Mr. Edwards, a Democrat, cited Ohio’s lottery program. Gov. Mike DeWine of Ohio announced in May that five people would each win $1 million; the last winners were announced on Wednesday. On Thursday, Mr. DeWine said the state would focus on smaller incentives, like $25 DoorDash gift cards at select locations, and on expanding outreach and access to shots.
“We want our people to be protected,” Mr. Edwards said. “This is the way that we accomplish that. It is the way we can make sure that we return to normalcy and are able to safely gather.”
Dr. A. Mark Fendrick, the director of the University of Michigan Center for Value-Based Insurance Design, said in an interview that there was a compelling case for conducting lotteries but that they should be open only to people who were fully vaccinated.
“The people that we need to reach to get vaccinated, independent of their political affiliation, have been shown to be those populations who are likely to buy lottery tickets,” he said.

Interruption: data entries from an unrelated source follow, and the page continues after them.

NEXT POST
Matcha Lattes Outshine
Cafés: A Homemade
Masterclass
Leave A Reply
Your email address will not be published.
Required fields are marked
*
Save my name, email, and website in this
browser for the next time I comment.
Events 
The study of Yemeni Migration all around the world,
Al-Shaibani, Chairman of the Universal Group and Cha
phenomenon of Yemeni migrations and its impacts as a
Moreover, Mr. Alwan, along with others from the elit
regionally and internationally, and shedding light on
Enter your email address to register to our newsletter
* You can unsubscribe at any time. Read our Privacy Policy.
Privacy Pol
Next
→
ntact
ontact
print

Dr. Fendrick, a primary-care physician who has studied consumer incentives for health care behavior for three decades, said it was too early to determine the effectiveness of the lotteries. In some states, he said, the lotteries coincided with making the vaccine available to teenagers, which could skew the numbers. He suggested comparing the vaccination rates in states with lotteries to those without them.

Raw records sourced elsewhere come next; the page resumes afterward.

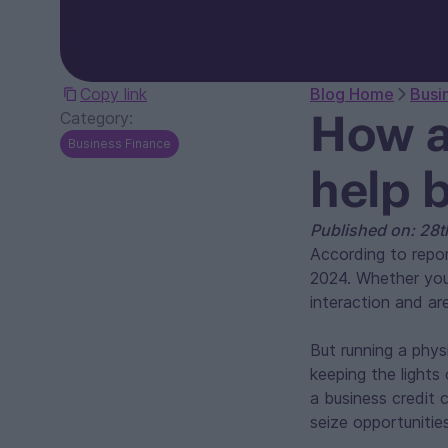
Copy link
Blog Home
Busi
How a
Category:
Business Finance
help 
Published on: 28
According to repor
2024. Whether you’
interaction and ar
But running a phys
keeping the lights
a business credit
seize opportunitie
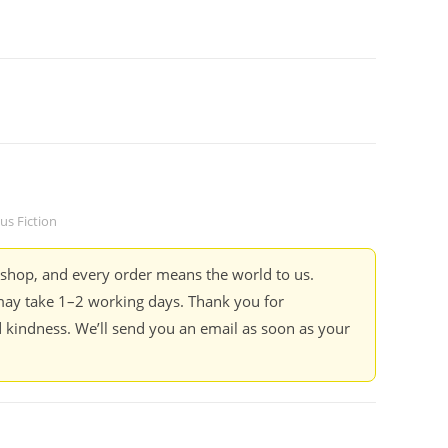
s Fiction
kshop, and every order means the world to us.
ay take 1–2 working days. Thank you for
 kindness. We’ll send you an email as soon as your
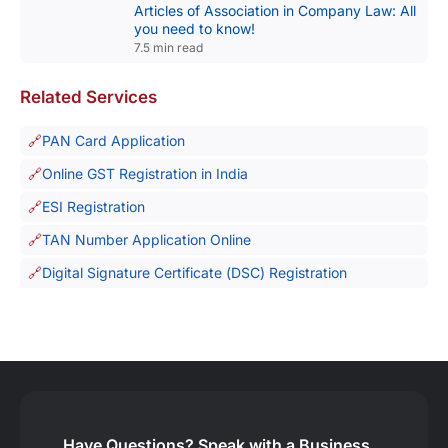
Articles of Association in Company Law: All
you need to know!
7.5 min read
Related Services
PAN Card Application
Online GST Registration in India
ESI Registration
TAN Number Application Online
Digital Signature Certificate (DSC) Registration
Have Questions?
Speak with a Business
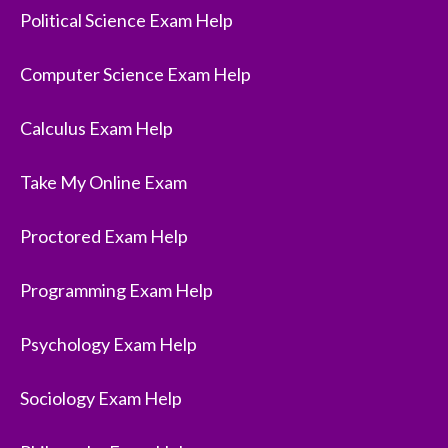
Political Science Exam Help
Computer Science Exam Help
Calculus Exam Help
Take My Online Exam
Proctored Exam Help
Programming Exam Help
Psychology Exam Help
Sociology Exam Help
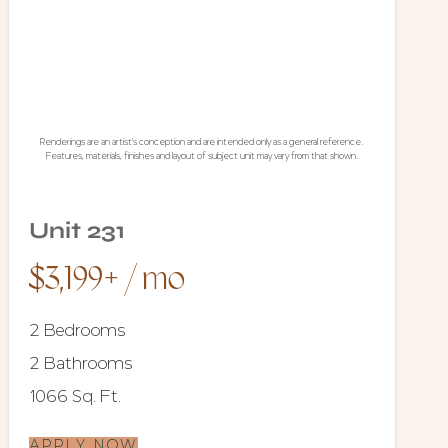
Renderings are an artist's conception and are intended only as a general reference.
Features, materials, finishes and layout of subject unit may vary from that shown.
Unit 231
$3,199+ / mo
2 Bedrooms
2 Bathrooms
1066 Sq. Ft.
APPLY NOW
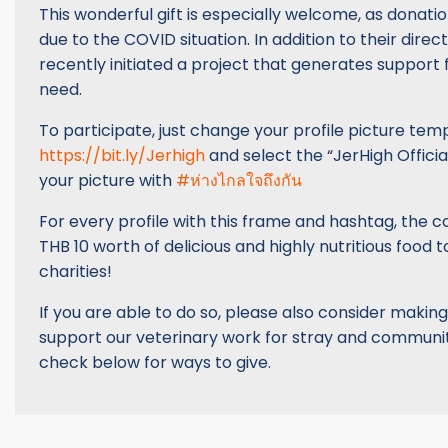
This wonderful gift is especially welcome, as donat
due to the COVID situation. In addition to their direc
recently initiated a project that generates support 
need.
To participate, just change your profile picture temp
https://bit.ly/Jerhigh
and select the “JerHigh Officia
your picture with
#ห่างไกลใจถึงกัน
For every profile with this frame and hashtag, the 
THB 10 worth of delicious and highly nutritious food t
charities!
If you are able to do so, please also consider making
support our veterinary work for stray and communit
check below for ways to give.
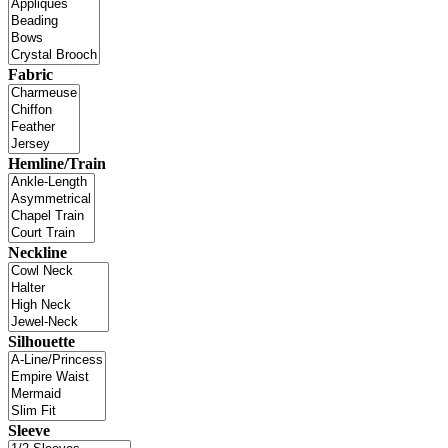
Fabric
Hemline/Train
Neckline
Silhouette
Sleeve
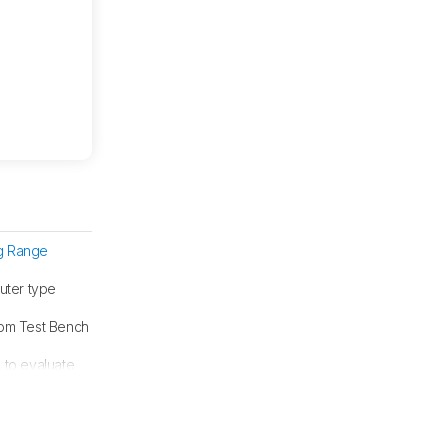
ng Range
uter type
from Test Bench
g
to evaluate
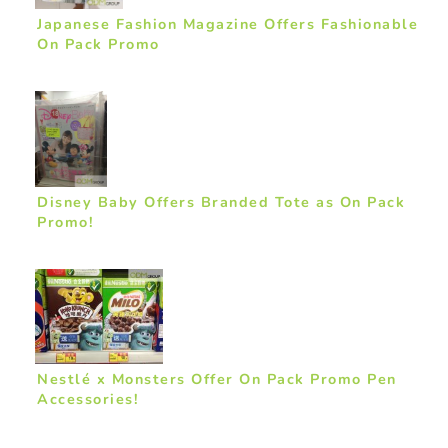
Japanese Fashion Magazine Offers Fashionable
On Pack Promo
Disney Baby Offers Branded Tote as On Pack
Promo!
Nestlé x Monsters Offer On Pack Promo Pen
Accessories!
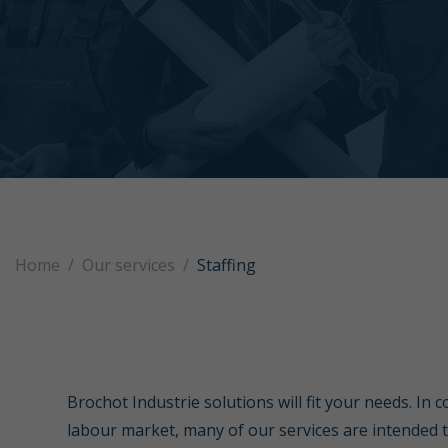
Home
Our services
Staffing
Brochot Industrie solutions will fit your needs. In 
labour market, many of our services are intended 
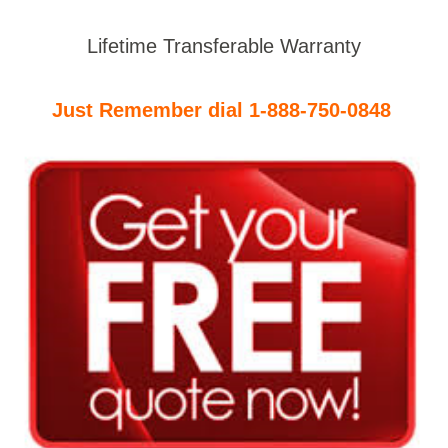
Lifetime Transferable Warranty
Just Remember dial 1-888-750-0848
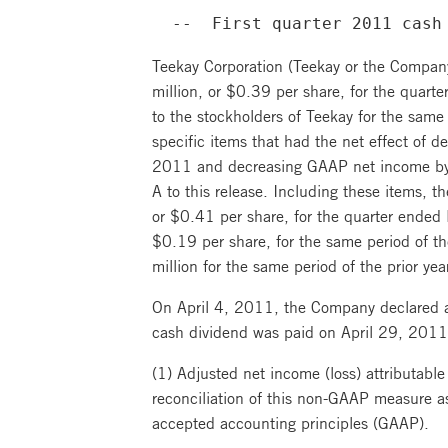
  --  First quarter 2011 cash
Teekay Corporation (Teekay or the Company
million, or $0.39 per share, for the quart
to the stockholders of Teekay for the same 
specific items that had the net effect of
2011 and decreasing GAAP net income by 
A to this release. Including these items, 
or $0.41 per share, for the quarter ended 
$0.19 per share, for the same period of th
million for the same period of the prior yea
On April 4, 2011, the Company declared 
cash dividend was paid on April 29, 2011,
(1) Adjusted net income (loss) attributable
reconciliation of this non-GAAP measure as
accepted accounting principles (GAAP).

“I really want to see Michigan versus Ohio,” he said.
On Wednesday, North Carolina will hold its first lottery drawing as part of a similar vaccination push. Every other week, it will give away $1 million and a $125,000 scholarship to an adult and a teenager who get the vaccine.

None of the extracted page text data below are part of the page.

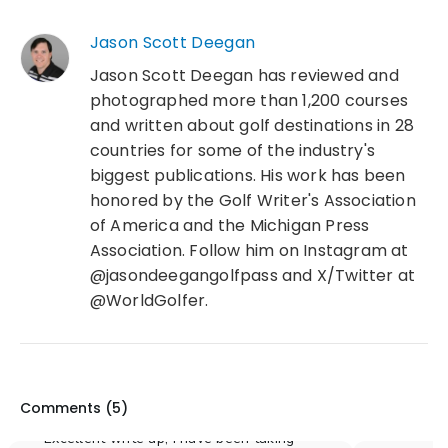
Jason Scott Deegan
Jason Scott Deegan has reviewed and
photographed more than 1,200 courses
and written about golf destinations in 28
countries for some of the industry's
biggest publications. His work has been
honored by the Golf Writer's Association
of America and the Michigan Press
Association. Follow him on Instagram at
@jasondeegangolfpass and X/Twitter at
@WorldGolfer.
Comments (
5
)
Excellent write up, I have been taking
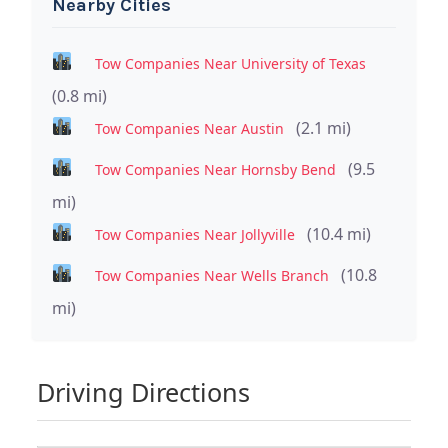
Nearby Cities
Tow Companies Near University of Texas
(0.8 mi)
(2.1 mi)
Tow Companies Near Austin
(9.5
Tow Companies Near Hornsby Bend
mi)
(10.4 mi)
Tow Companies Near Jollyville
(10.8
Tow Companies Near Wells Branch
mi)
Driving Directions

In Oregon, however, the pace of vaccinations slipped since May, when Gov. Kate Brown announced a $1 million giveaway, The Oregonian reported this month.
Charles Boyle, a spokesman for Ms. Brown, said in an email on Tuesday night that the drop-off in vaccinations was to be expected as more residents had the shot. Oregon, he said, needed to inoculate less than 42,000 people to reach its target of at least 70 percent of adults having received at least one shot.
Mr. Boyle said that the “Take Your Shot, Oregon” campaign was part of a broader strategy that included using more and smaller vaccine clinics to lift the vaccination rate.
“No individual strategy is expected to have a singularly massive impact or to wholly reverse vaccination rate trends,” he said. “Each strategy adds a little energy to the overall effort.”
Daniel E. Slotnik contributed reporting.